Ratusan ribu masa kecil telah dirampas ketika anak-anak Gaza dipaksa meninggalkan rumah mereka untuk hidup dalam kesengsaraan, tanpa pendidikan, tanpa tempat tinggal yang layak, dan tanpa rasa aman. Mereka berkeliaran di jalanan yang dipenuhi reruntuhan, sampah, dan air limbah, mencari makanan atau air untuk bertahan hidup, mengumpulkan kayu bakar, dan menyaksikan kematian dan keputusasaan di setiap sudut.
Perang genosida ini telah mengungkapkan dunia kejam tempat kita tinggal – dunia yang lebih khawatir tentang lalu lintas kontainer kapal di Laut Merah daripada kehidupan 41.000 manusia.
Tetapi keputusasaan bukan bagian dari kosakata rakyat Palestina. Ketahanan adalah.

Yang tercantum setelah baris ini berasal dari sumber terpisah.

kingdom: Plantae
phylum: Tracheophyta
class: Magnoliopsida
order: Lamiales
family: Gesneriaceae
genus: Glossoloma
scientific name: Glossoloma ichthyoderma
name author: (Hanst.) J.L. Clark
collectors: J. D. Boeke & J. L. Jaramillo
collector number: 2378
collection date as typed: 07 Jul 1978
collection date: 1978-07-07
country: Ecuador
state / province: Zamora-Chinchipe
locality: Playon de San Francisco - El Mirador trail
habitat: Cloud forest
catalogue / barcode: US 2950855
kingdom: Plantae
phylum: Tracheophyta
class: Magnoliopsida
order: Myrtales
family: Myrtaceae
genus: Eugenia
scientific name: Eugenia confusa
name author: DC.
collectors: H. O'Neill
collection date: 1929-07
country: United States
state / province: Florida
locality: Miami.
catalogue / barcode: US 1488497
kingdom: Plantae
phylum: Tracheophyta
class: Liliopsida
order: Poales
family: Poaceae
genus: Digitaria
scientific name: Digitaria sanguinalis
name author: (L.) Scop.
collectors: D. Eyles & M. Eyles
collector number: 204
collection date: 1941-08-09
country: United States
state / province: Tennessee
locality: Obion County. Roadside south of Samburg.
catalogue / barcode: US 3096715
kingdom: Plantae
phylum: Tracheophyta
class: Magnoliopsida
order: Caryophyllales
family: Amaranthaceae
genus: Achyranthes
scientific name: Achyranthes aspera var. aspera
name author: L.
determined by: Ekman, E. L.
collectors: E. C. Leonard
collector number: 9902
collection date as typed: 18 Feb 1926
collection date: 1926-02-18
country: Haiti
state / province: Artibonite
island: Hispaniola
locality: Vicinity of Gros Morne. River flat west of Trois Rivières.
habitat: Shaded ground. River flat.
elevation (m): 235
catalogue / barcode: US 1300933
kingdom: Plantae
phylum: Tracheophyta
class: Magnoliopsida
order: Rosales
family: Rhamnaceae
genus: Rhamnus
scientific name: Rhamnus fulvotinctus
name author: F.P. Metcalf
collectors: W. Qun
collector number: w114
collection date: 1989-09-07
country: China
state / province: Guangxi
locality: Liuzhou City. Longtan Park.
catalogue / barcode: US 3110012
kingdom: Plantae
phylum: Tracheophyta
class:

Setelah Joody selesai membaca Quran, kami mengeluarkan kue. Sangat murah hati seperti ayahnya, dia bersikeras membayar harga yang sangat tinggi untuk itu dengan tabungannya sendiri.
Kami menikmati setiap gigitan kue untuk membuatnya bertahan sesering mungkin – sama seperti kami menghargai kenangan kami tentang Moataz. Melihat Joody, saya menyadari bahwa dia hidup dalam anak-anak yang baik dan cerah yang ditinggalkan oleh ayahnya.
Pendapat yang terdapat dalam artikel ini adalah pendapat penulis sendiri dan tidak selalu mencerminkan sikap editorial Al Jazeera.